While Dubai’s residential property is a popular asset class among investors and homebuyers, investment in the serviced apartment segment has also grown in recent years, as both purchasers and developers are capitalising on the growing strength of Dubai’s tourism sector. “With the city attracting more than 14.9 million visitors last year, the industry is experiencing strong demand for hotels and serviced apartments, which had a market-wide occupancy of 78 per cent last year,” says Julien Laloye, a consultant at TRI Consulting. “This is expected to continue as Dubai aims to achieve 20 million visitors by 2020.”
Noting that Dubai’s population growth rate stands at five per cent annually, Niall McLoughlin, senior vice-president of Damac Properties, says the demand for new homes far outpaces the change in supply.
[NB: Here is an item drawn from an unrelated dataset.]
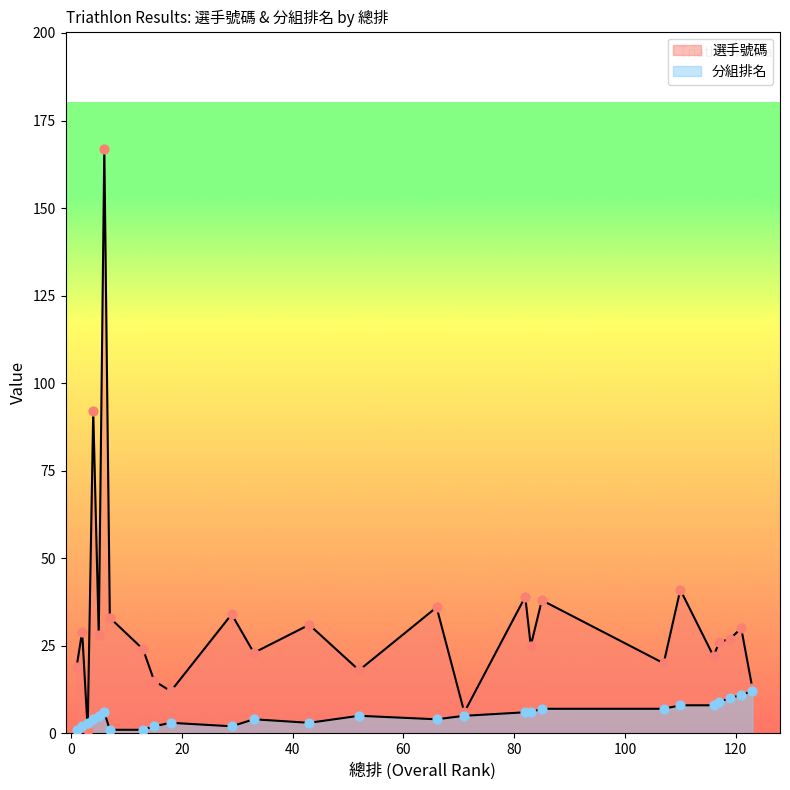

Which series has the largest total across all categories?

選手號碼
“With a current freehold residential stock of just under 500,000, more than 20,000 to 25,000 units would have to be added annually to meet the future demand arising from the growing population, expected to reach around 3.3 million people in 2021 and 5.2 million in 2030,” says McLoughlin.
With the continued growth of the tourism sector and in the lead-up to the World Expo 2020, demand for serviced apartments will only increase. “The current supply of hotel apartments in the deluxe category stands at 9,519, according to the Department of Tourism and Commerce Marketing, which is much less than what is needed for the anticipated 20 million visitors per year by 2020. So again, the supply-demand imbalance exists,” says McLoughlin.
For investors, serviced apartments are attractive assets because of the hassle-free structure. “Serviced residences are increasingly gaining popularity as an ideal investment choice — both for residents and investors,” says Ranju Kapoor, General Manager of Hamptons International. “[Based on] our study, serviced residences can bring good returns of up to eight per cent. The study further revealed that the attractive returns, partnered with hassle-free ownership, effortless management and Dubai’s status as a global hub for tourism and leisure, are driving the demand for serviced residences.”
In addition to higher returns, investor can also stay in the property for a period each year — usually one to two weeks, which makes it appealing for overseas investors who could use the property as a holiday home. “Investors in serviced apartments are primarily from the UAE, GCC, India, Pakistan and Europe,” says Kapoor. “A majority of investors buy single units as a yield-based and long-term investment, while high-net-worth individuals purchase multiple units as part of a portfolio.”
McLoughlin says anyone from a regular visitor to a savvy investor is a potential buyer of serviced apartments in Dubai. “Investors who reside in Dubai may want to benefit from high returns. Others may be end users who prefer the ample space of an apartment, but with the added benefit of bespoke services, such as housekeeping, and amenities such as a health club,” says McLoughlin. “For investors who reside abroad, a serviced apartment represents a hassle-free and lucrative opportunity, with booking, maintenance and housekeeping taken care of through a rental pool. The apartment can also be used as a vacation home and is [therefore] more suitable for families.”
Dave Bansal, a senior global property consultant at Gulf Sotheby’s International Realty, says there is limited supply of serviced apartments in desirable freehold areas and from reputable developers. “Dubai is expanding and there is substantial investment in infrastructure,” says Bansal. “The up-and-coming communities will gradually gain popularity to the point where demand will surpass supply in these areas.”
He adds that investors for this product can get a net return on investment ranging from 6.5 per cent to 9 per cent, depending on the project. “Communities along Shaikh Zayed Road are prominent for serviced apartments, including Dubai International Financial Centre, Downtown Dubai, Business Bay, Dubai Marina, Jumeirah Beach Residence, but eventually it will move towards the newer communities along Al Khail and Al Qudra Road,” says Bansal.
Laloye says the number of serviced apartment projects on a sale and leaseback model is limited, but is growing in popularity. “We believe there will be continued demand in the market for this product and, thus, new projects will be launched to fulfil that demand,” he says. “A number of developers have recently launched sale and leaseback projects, such as The First Group in Jumeirah Village Circle, Dubai Marina and Business Bay, Damac in Business Bay and iSuites in Dubai Investments Park. Several of these projects offer guaranteed returns to investors, with Deyaar guaranteeing returns of seven per cent over two years, while Seven Tides offers 10 per cent for Dukes and Anantara on the Palm Jumeirah.”
McLoughlin says Damac will open two projects this year: Damac Maison Bay’s Edge and Damac Maison Royale The Distinction. “Buyers can invest in an individual hotel room for a future stream of income and a free stay once a year.”